- [ASSIGNED TASK]: Could you copy every line of the data that contains "SQUARE"?

Saved entries:
===============

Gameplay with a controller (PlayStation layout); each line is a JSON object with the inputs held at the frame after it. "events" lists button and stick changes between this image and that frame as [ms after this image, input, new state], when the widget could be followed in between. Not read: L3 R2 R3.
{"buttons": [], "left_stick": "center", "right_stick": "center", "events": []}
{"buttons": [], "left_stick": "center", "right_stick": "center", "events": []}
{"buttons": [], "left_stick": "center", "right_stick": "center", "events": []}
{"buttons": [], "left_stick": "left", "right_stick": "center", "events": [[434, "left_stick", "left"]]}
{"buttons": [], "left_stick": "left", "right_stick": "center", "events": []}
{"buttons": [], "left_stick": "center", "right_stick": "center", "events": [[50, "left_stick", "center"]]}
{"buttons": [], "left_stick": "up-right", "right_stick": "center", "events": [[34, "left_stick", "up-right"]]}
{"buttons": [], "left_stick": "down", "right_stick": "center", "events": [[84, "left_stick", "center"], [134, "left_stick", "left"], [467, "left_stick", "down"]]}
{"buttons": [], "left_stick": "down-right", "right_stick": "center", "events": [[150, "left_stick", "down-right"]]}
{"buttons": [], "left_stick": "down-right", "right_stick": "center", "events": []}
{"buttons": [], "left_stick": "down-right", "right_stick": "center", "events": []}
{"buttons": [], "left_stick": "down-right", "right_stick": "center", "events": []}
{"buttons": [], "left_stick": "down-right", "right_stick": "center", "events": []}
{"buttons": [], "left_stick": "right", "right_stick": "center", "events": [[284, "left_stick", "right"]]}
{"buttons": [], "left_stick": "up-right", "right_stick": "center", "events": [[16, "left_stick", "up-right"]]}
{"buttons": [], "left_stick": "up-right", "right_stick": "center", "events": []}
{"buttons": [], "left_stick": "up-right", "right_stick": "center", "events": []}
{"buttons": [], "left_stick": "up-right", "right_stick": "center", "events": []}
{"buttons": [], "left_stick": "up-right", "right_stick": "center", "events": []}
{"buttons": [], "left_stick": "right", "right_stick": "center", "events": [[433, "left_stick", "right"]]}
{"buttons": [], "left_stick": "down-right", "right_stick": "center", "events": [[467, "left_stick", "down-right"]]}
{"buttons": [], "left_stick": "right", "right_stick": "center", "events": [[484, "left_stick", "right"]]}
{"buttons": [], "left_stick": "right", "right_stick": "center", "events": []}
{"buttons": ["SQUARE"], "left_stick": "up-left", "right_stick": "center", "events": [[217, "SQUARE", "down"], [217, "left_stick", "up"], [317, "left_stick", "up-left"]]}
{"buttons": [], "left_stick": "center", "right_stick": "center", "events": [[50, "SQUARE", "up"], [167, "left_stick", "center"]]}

===============

- [ANSWER FOR THE TASK]:
{"buttons": ["SQUARE"], "left_stick": "up-left", "right_stick": "center", "events": [[217, "SQUARE", "down"], [217, "left_stick", "up"], [317, "left_stick", "up-left"]]}
{"buttons": [], "left_stick": "center", "right_stick": "center", "events": [[50, "SQUARE", "up"], [167, "left_stick", "center"]]}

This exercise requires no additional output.